Following Emancipation, slavery continued under another name—Jim Crow—until 1877 when federal troops were removed from the slave states and the Confederacy finally won. “Freed” blacks were lynched by hooded Ku Klux Klansmen. It was a terrorist insurgency, yet described by President Woodrow Wilson as: “The white men were roused by a mere instinct of self-preservation … until at last there had sprung into existence a great Ku Klux Klan, a veritable empire of the South, to protect the Southern country.” Slavery founded our country on white supremacy and the fear that black males will dominate whites and sexually force themselves on white women.
Unlike Germany, white America has not come to terms with its past. We are repeating the sins of our grandparents. Frightened by the coming non-white majority, America is actively legislating to maintain white supremacy: racial gerrymandering has almost eliminated black political power; mass incarceration disenfranchises non-whites for life (more are in prison now than were slaves in 1850); voter ID laws restrict blacks with “almost surgical precision”, and immigration to this “land of Immigrants” is being shut down. Apparently, too many non-whites are voting. And now, the safety net for the poor—both black and white—is being shredded to benefit the rich.

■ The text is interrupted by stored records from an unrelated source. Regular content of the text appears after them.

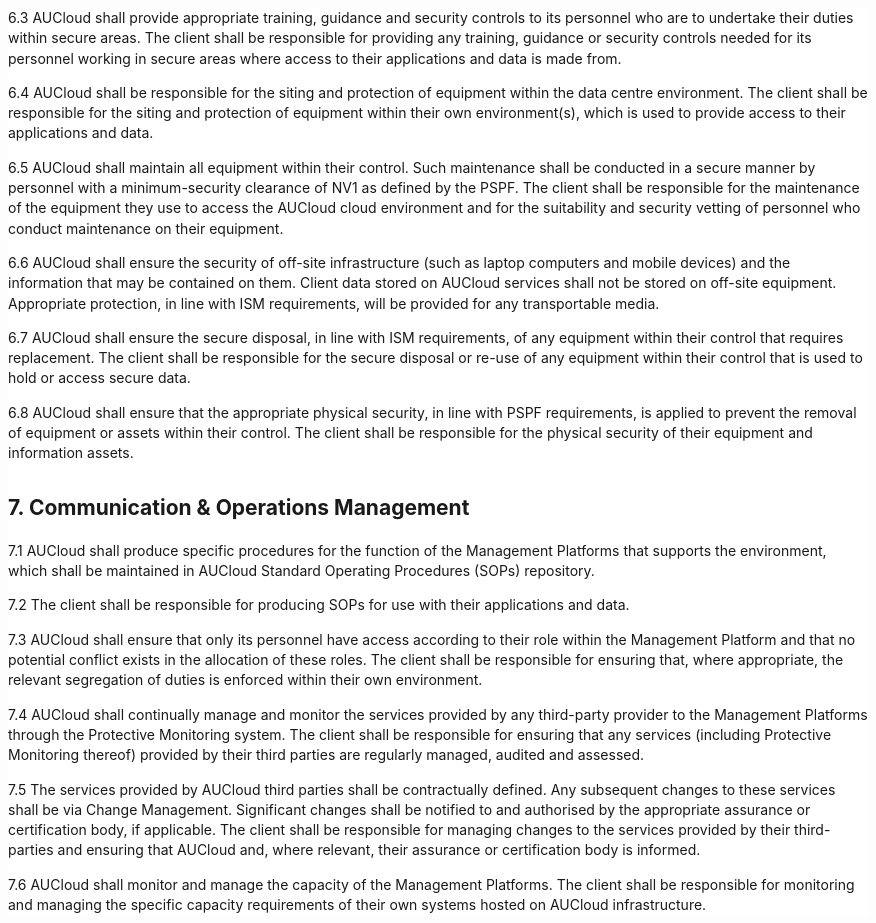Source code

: 6.3 AUCloud shall provide appropriate training, guidance and security controls to its personnel who are to undertake their duties within secure areas. The client shall be responsible for providing any training, guidance or security controls needed for its personnel working in secure areas where access to their applications and data is made from.

6.4 AUCloud shall be responsible for the siting and protection of equipment within the data centre environment. The client shall be responsible for the siting and protection of equipment within their own environment(s), which is used to provide access to their applications and data.

6.5 AUCloud shall maintain all equipment within their control. Such maintenance shall be conducted in a secure manner by personnel with a minimum-security clearance of NV1 as defined by the PSPF. The client shall be responsible for the maintenance of the equipment they use to access the AUCloud cloud environment and for the suitability and security vetting of personnel who conduct maintenance on their equipment.

6.6 AUCloud shall ensure the security of off-site infrastructure (such as laptop computers and mobile devices) and the information that may be contained on them. Client data stored on AUCloud services shall not be stored on off-site equipment. Appropriate protection, in line with ISM requirements, will be provided for any transportable media.

6.7 AUCloud shall ensure the secure disposal, in line with ISM requirements, of any equipment within their control that requires replacement. The client shall be responsible for the secure disposal or re-use of any equipment within their control that is used to hold or access secure data.

6.8 AUCloud shall ensure that the appropriate physical security, in line with PSPF requirements, is applied to prevent the removal of equipment or assets within their control. The client shall be responsible for the physical security of their equipment and information assets. 

## 7. Communication & Operations Management
7.1 AUCloud shall produce specific procedures for the function of the Management Platforms that supports the environment, which shall be maintained in AUCloud Standard Operating Procedures (SOPs) repository.

7.2 The client shall be responsible for producing SOPs for use with their applications and data.  

7.3 AUCloud shall ensure that only its personnel have access according to their role within the Management Platform and that no potential conflict exists in the allocation of these roles. The client shall be responsible for ensuring that, where appropriate, the relevant segregation of duties is enforced within their own environment.

7.4 AUCloud shall continually manage and monitor the services provided by any third-party provider to the Management Platforms through the Protective Monitoring system. The client shall be responsible for ensuring that any services (including Protective Monitoring thereof) provided by their third parties are regularly managed, audited and assessed.

7.5 The services provided by AUCloud third parties shall be contractually defined. Any subsequent changes to these services shall be via Change Management. Significant changes shall be notified to and authorised by the appropriate assurance or certification body, if applicable. The client shall be responsible for managing changes to the services provided by their third-parties and ensuring that AUCloud and, where relevant, their assurance or certification body is informed.

7.6 AUCloud shall monitor and manage the capacity of the Management Platforms. The client shall be responsible for monitoring and managing the specific capacity requirements of their own systems hosted on AUCloud infrastructure.
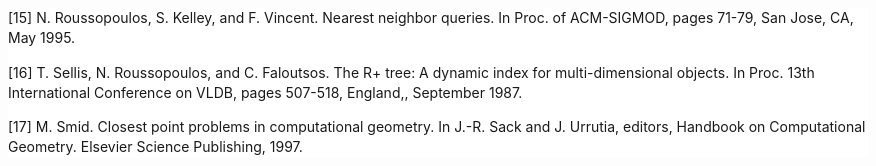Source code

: [15] N. Roussopoulos, S. Kelley, and F. Vincent. Nearest neighbor queries. In Proc. of ACM-SIGMOD, pages 71-79, San Jose, CA, May 1995.

[16] T. Sellis, N. Roussopoulos, and C. Faloutsos. The R+ tree: A dynamic index for multi-dimensional objects. In Proc. 13th International Conference on VLDB, pages 507-518, England,, September 1987.

[17] M. Smid. Closest point problems in computational geometry. In J.-R. Sack and J. Urrutia, editors, Handbook on Computational Geometry. Elsevier Science Publishing, 1997.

Racism is not a partisan charge. It is our problem. We talk of disappearing jobs in coal country and the rust belt. But fifty years ago, when jobs disappeared from the black community, the power structures were unconcerned. White churches blamed the “welfare mentality.” In 1997 the New York Times wrote “the issue is not welfare but the disappearance of work in the ghetto. The problem has now reached catastrophic proportions and if it isn’t addressed it will have lasting and harmful consequences for the quality of life in the cities and, eventually, for the lives of all Americans.” That was twenty years ago!
Today, in multiple ways, those with power over black lives reflect the Constitution’s valuation of African Americans as 4/5 human. Fearful partisan minds promote wildly immorally inaccurate views of the “irresponsible poor” while ignoring the irresponsible rich. For a second year President Trump refuses to speak to the NAACP. The organization’s response: “We have lost the will of the current administration to listen” to the concerns of the minority community. This is beyond personal racism. Our country is desperately embracing the legal, structural racism that has plagued us from the beginning.

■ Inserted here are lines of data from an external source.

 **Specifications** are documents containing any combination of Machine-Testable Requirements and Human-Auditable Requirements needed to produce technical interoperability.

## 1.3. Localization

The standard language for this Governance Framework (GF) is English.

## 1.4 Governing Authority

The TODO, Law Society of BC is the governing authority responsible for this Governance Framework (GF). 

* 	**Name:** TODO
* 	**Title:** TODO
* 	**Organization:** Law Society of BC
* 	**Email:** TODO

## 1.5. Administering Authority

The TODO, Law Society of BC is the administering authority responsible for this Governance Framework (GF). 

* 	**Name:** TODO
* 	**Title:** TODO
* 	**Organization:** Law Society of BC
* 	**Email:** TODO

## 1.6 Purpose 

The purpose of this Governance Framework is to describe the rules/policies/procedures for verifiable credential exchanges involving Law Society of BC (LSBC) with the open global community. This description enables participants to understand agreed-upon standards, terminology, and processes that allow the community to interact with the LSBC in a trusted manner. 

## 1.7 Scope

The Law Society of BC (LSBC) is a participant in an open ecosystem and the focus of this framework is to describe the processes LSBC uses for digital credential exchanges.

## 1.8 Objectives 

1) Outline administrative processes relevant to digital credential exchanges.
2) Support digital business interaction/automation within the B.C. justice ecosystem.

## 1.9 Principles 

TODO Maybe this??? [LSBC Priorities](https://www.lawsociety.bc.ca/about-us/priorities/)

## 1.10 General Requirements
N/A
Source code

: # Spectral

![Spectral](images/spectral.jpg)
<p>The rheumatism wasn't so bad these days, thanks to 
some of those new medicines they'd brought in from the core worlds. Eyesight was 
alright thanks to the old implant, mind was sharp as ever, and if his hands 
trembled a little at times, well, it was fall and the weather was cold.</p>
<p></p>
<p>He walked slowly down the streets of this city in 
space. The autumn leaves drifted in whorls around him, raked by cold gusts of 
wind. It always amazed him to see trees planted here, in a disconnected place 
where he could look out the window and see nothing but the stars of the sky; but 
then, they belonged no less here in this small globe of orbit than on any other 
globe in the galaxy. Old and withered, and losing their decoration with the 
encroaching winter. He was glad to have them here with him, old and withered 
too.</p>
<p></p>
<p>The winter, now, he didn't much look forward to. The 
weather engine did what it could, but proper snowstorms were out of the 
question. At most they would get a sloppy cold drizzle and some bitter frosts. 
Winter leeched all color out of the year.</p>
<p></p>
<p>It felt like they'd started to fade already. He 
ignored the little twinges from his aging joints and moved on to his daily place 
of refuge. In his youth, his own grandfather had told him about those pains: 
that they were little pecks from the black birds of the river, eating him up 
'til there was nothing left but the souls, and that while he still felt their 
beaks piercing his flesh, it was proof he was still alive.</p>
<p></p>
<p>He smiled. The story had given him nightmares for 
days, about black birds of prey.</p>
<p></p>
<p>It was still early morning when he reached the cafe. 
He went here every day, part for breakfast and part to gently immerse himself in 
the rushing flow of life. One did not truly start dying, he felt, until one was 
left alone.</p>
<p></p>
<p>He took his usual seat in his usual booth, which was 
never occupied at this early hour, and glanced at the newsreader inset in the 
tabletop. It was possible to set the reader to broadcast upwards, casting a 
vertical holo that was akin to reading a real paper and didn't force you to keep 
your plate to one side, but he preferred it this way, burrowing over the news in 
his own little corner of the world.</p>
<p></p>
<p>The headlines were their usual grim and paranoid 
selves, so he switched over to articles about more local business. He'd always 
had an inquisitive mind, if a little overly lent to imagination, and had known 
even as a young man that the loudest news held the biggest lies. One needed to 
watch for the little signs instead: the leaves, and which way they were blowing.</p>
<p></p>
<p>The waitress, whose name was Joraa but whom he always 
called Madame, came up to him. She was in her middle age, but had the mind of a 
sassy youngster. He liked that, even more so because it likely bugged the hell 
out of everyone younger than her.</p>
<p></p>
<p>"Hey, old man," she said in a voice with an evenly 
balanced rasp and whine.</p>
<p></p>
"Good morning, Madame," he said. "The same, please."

Most African Americans face this organized rebuke and scorn as nothing new. They’ve been here before—many times. They held on to survive slavery. With faith, they will survive this too.
But on television you can hear the fear—liberals fearful of the future, supporters of Trump fearful of “the other”. Healthy Christianity would give hope, even in the face of disaster. Yet its loudest voices trust instead in structures of power. The religion has forgotten the Jesus who said not to fear. But I believe he is real, and alive today, and offers himself as an “ever-present help in time of trouble.”
The predicted catastrophic days are here. All Americans, rich and poor, left and right, are facing the impact of slavery and our national hangover from slavery. We long to end this civil war of character assassination. And we see the danger of trusting strong leaders who listen only to themselves.
But where are the political leaders committed to helping people who need help? We hear only the tired professional repetition of answers to last century’s questions. We are desperate for a bold vision that responds to genuine needs across the political spectrum. We want to be challenged. Like a bright North Star, we need a vision adequate to inspire action by the millions of us, wherever we find ourselves in all our wild diversity. E Pluribus Unum.
Who knows? Such a vision might even inspire the honest confession of more memorial plaques. And that would be a true miracle.